In 1983 I was 19 and that RS Lightweight was the fastest road car I had driven, the fastest sports car I had driven and the best track day car I had driven. I liked the 3 litre Capri better because it used to wind up the track day heroes in their Ferraris when you caught and passed them, there was also a certain amount of Bodie and Doyle cool, I was 19. I’ve had Capris ever since including currently a 1981 European Touring Car. Luckily that RS didn’t go like the one we have now, at 19 it definitely would have been through Allards gap! When I got in it felt like the old car but dynamically what a difference, it’s a proper racing car, rocketship fast and well sorted no wonder it did so well in historic tours. If I had the time it would have been fun to do the Tour Britannia in it, people I know who’ve done it say it’s a blast, I know the Tour Auto is.
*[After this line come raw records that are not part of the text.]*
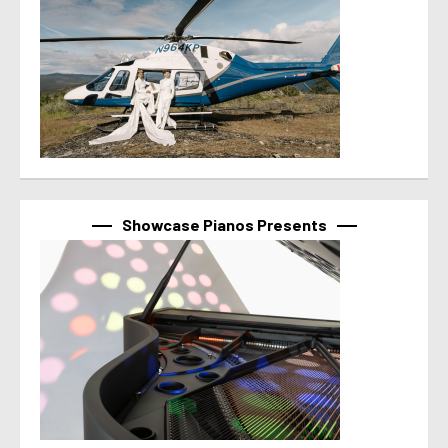
Showcase Pianos Presents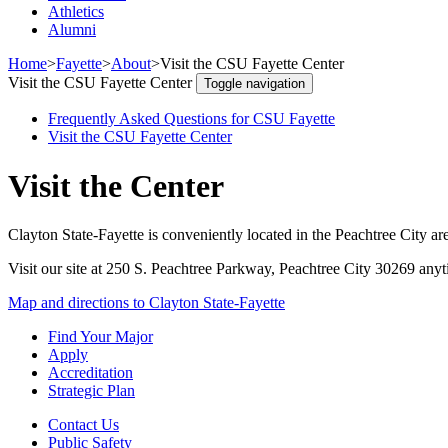
Athletics
Alumni
Home
>
Fayette
>
About
>
Visit the CSU Fayette Center
Visit the CSU Fayette Center
Toggle navigation
Frequently Asked Questions for CSU Fayette
Visit the CSU Fayette Center
Visit the Center
Clayton State-Fayette is conveniently located in the Peachtree City ar
Visit our site at
250 S. Peachtree Parkway, Peachtree City 30269
anyt
Map and directions to Clayton State-Fayette
Find Your Major
Apply
Accreditation
Strategic Plan
Contact Us
Public Safety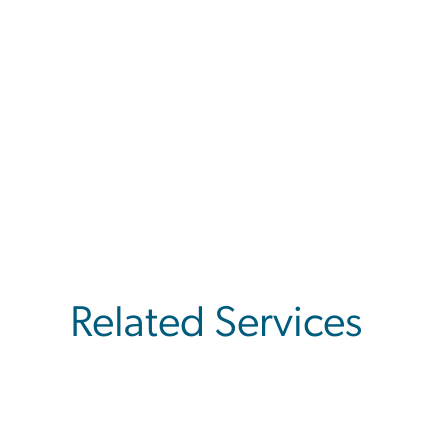
Related Services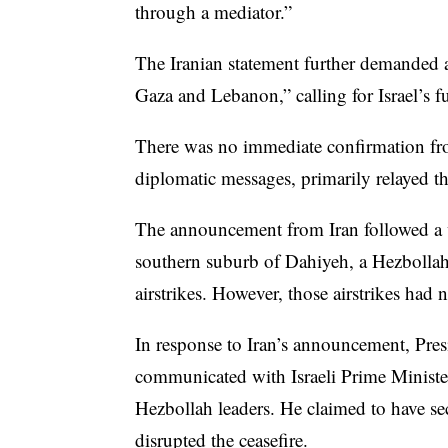
through a mediator.”
The Iranian statement further demanded a
Gaza and Lebanon,” calling for Israel’s 
There was no immediate confirmation from
diplomatic messages, primarily relayed th
The announcement from Iran followed a wa
southern suburb of Dahiyeh, a Hezbollah
airstrikes. However, those airstrikes had
In response to Iran’s announcement, Pres
communicated with Israeli Prime Ministe
Hezbollah leaders. He claimed to have sec
disrupted the ceasefire.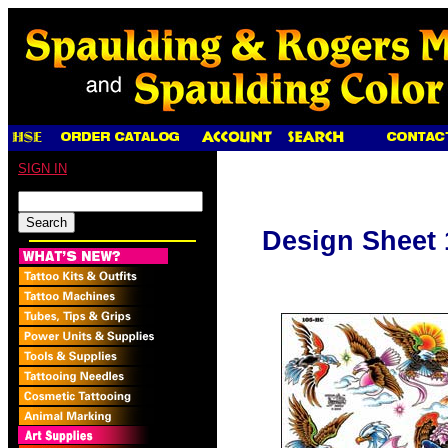
SIGN IN
Design Sheet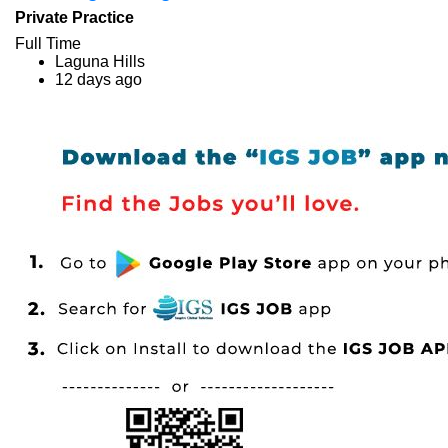
Private Practice
Full Time
Laguna Hills
12 days ago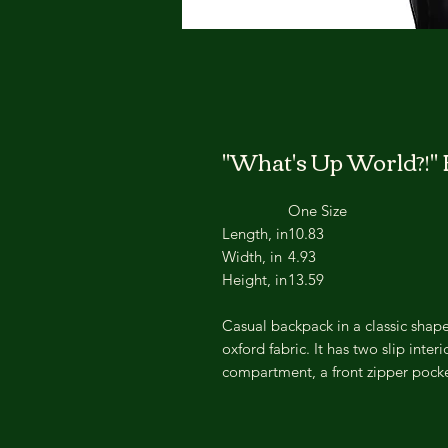
"What's Up World?!"
One Size
Length, in
10.83
Width, in
4.93
Height, in
13.59
Casual backpack in a classic shape 
oxford fabric. It has two slip inte
compartment, a front zipper pocke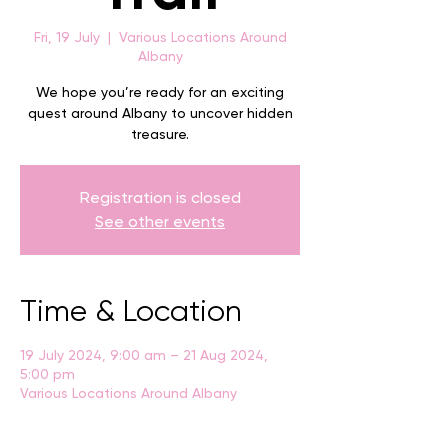
Fri, 19 July
  |  
Various Locations Around
Albany
We hope you’re ready for an exciting
quest around Albany to uncover hidden
treasure.
Registration is closed
See other events
Time & Location
19 July 2024, 9:00 am – 21 Aug 2024,
5:00 pm
Various Locations Around Albany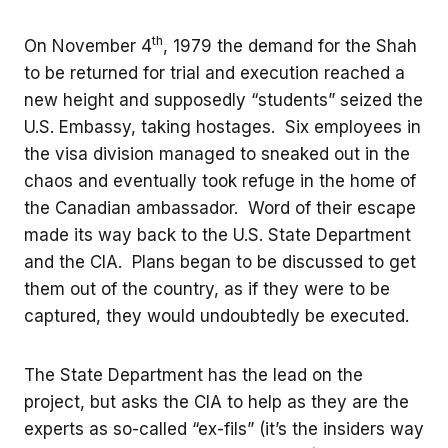
th
On November 4
, 1979 the demand for the Shah
to be returned for trial and execution reached a
new height and supposedly “students” seized the
U.S. Embassy, taking hostages. Six employees in
the visa division managed to sneaked out in the
chaos and eventually took refuge in the home of
the Canadian ambassador. Word of their escape
made its way back to the U.S. State Department
and the CIA. Plans began to be discussed to get
them out of the country, as if they were to be
captured, they would undoubtedly be executed.
The State Department has the lead on the
project, but asks the CIA to help as they are the
experts as so-called “ex-fils” (it’s the insiders way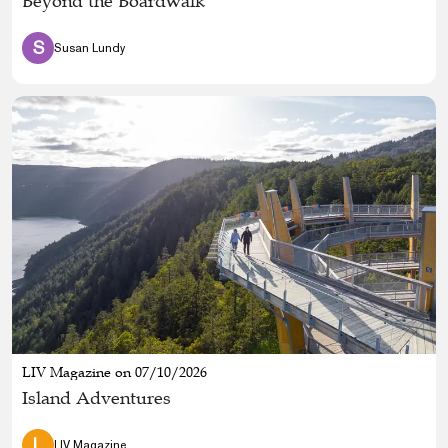
Beyond the Boardwalk
S
Susan Lundy
LIV Magazine on 07/10/2026
Island Adventures
L
LIV Magazine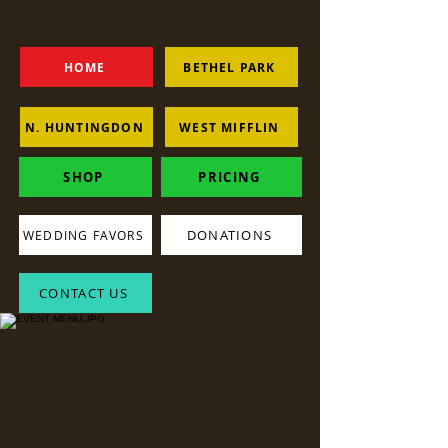
HOME
BETHEL PARK
N. HUNTINGDON
WEST MIFFLIN
SHOP
PRICING
DONATIONS
WEDDING FAVORS
CONTACT US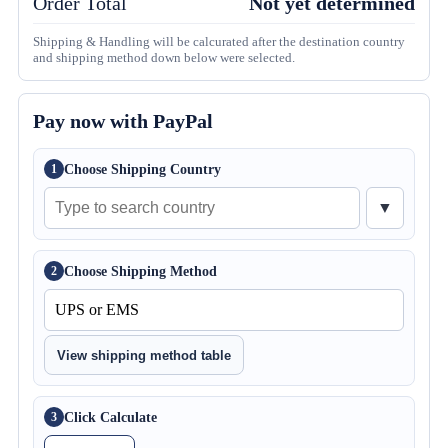
Order Total
Not yet determined
Shipping & Handling will be calcurated after the destination country
and shipping method down below were selected.
Pay now with PayPal
Choose Shipping Country
1
▼
Choose Shipping Method
2
View shipping method table
Click Calculate
3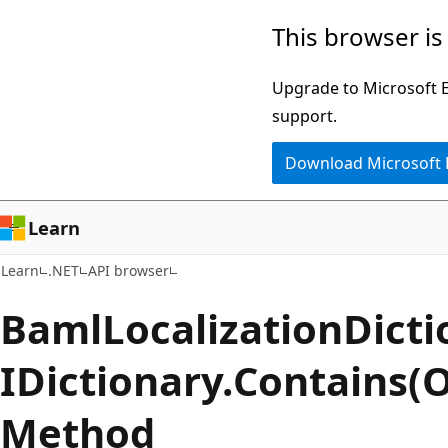
Skip
Skip
Skip
This browser is
to
to
to
main
in-
Ask
Upgrade to Microsoft Ed
content
page
Learn
support.
navigation
chat
Download Microsoft
experience
Learn
Learn
.NET
API browser
Baml
Localization
Dicti
IDictionary.
Contains(O
Method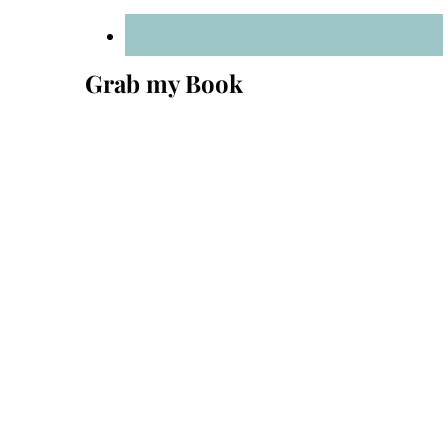
Grab my Book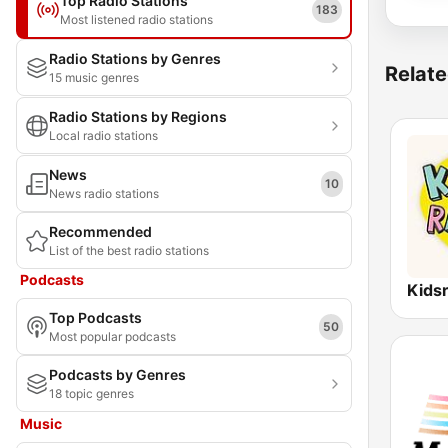
Top Radio Stations
183
Most listened radio stations
Radio Stations by Genres
Relate
15 music genres
Radio Stations by Regions
Local radio stations
News
10
News radio stations
Recommended
List of the best radio stations
Podcasts
Kids
Top Podcasts
50
Most popular podcasts
Podcasts by Genres
18 topic genres
Music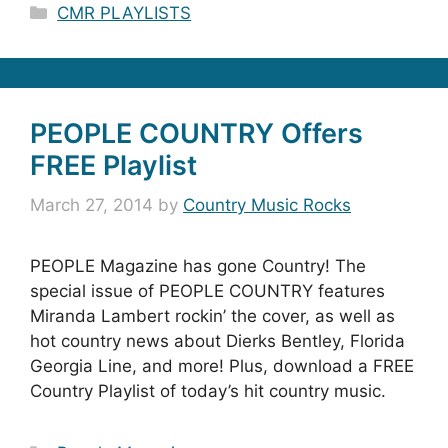
Categories
CMR PLAYLISTS
PEOPLE COUNTRY Offers
FREE Playlist
March 27, 2014
by
Country Music Rocks
PEOPLE Magazine has gone Country! The
special issue of PEOPLE COUNTRY features
Miranda Lambert rockin’ the cover, as well as
hot country news about Dierks Bentley, Florida
Georgia Line, and more! Plus, download a FREE
Country Playlist of today’s hit country music.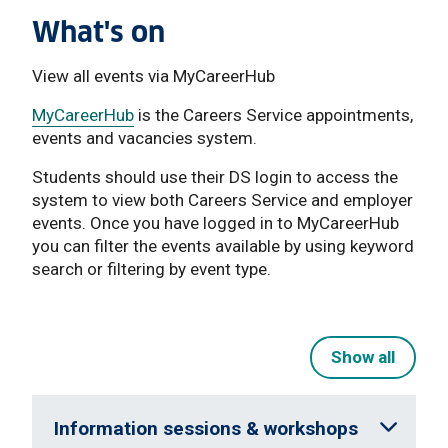
What's on
View all events via MyCareerHub
MyCareerHub
is the Careers Service appointments,
events and vacancies system.
Students should use their DS login to access the
system to view both Careers Service and employer
events. Once you have logged in to MyCareerHub
you can filter the events available by using keyword
search or filtering by event type.
Show all
Information sessions & workshops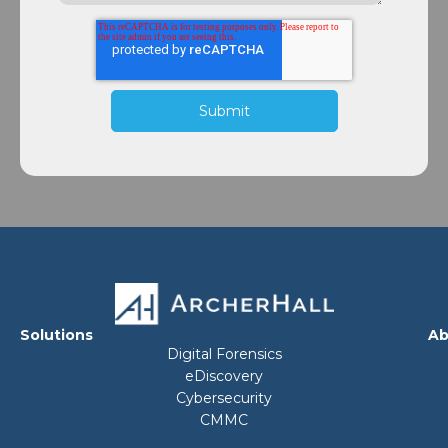
Solutions
Ab
Digital Forensics
eDiscovery
Cybersecurity
CMMC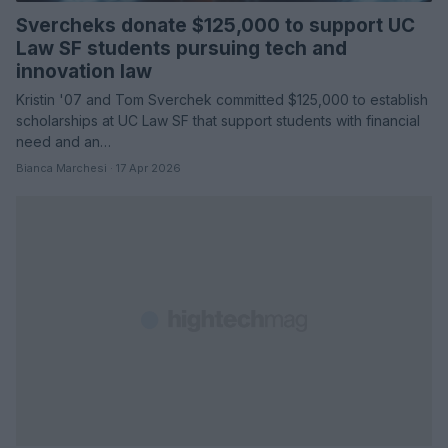
Svercheks donate $125,000 to support UC
Law SF students pursuing tech and
innovation law
Kristin '07 and Tom Sverchek committed $125,000 to establish
scholarships at UC Law SF that support students with financial
need and an…
Bianca Marchesi · 17 Apr 2026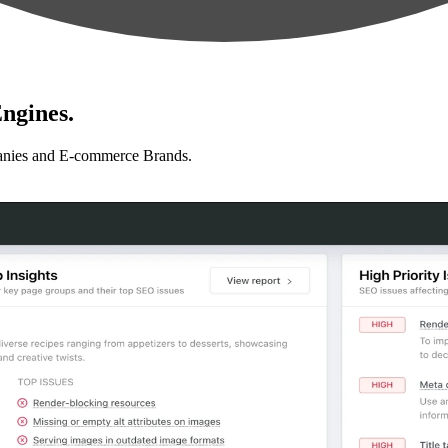
ngines.
anies and E-commerce Brands.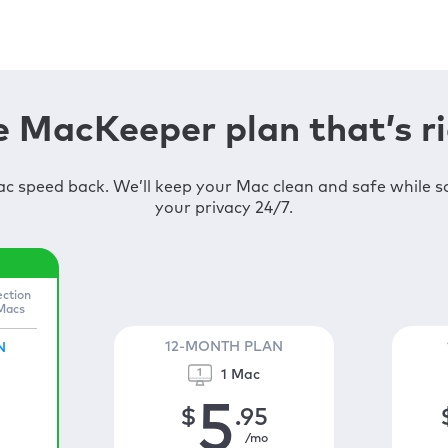
 MacKeeper plan that’s ri
c speed back. We’ll keep your Mac clean and safe while 
your privacy 24/7.
ection
 Macs
12-MONTH PLAN
N
1 Mac
5
$
.95
/mo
There’s something about stages separated by road miles, good food and a hotel full of like minded enthusiasts that even seems to rub off on the wives.

 

So 2008 another Labour government in trouble, Alastair Darling doing a Ratner on UK PLC, a new cold war looming and the prospect of CERN creating a black hole trying to recreate the conditions that existed a trillionth of a second after the big bang and swallowing the world in the process, er why? Those quotes could so easily fit now, the second quote you’ll know from Fraser in Dad’s army, maybe representing Edinburgh is rubbing off on the chancellor he says he feels Scottish! The first George Orwell. When I read 1984 we were in the second Thacher year winter of discontent etc etc I remember talking to my dad about selling my motorbike but waiting for better times before I bought my first car. He told me the story of his first Porsche 12 years before and all the good reasons at the time not to buy it and have some fun. Then Suez and his Austin 7 and the Cuban misile crisis and his Mike Hawthorne replica Jaguar Mk1. Becoming British saloon car champion in the seventies and the oil crisis he said “there is always a good reason not to do it now, but if you wait too long there isn’t any now left” since then there’s been, in no particular order the ERM, the property crash, black Monday AIDS, the reason for Live Aid, speed cameras, the DVLA, Microsoft, need I go on? You know I would still be taking the Bus!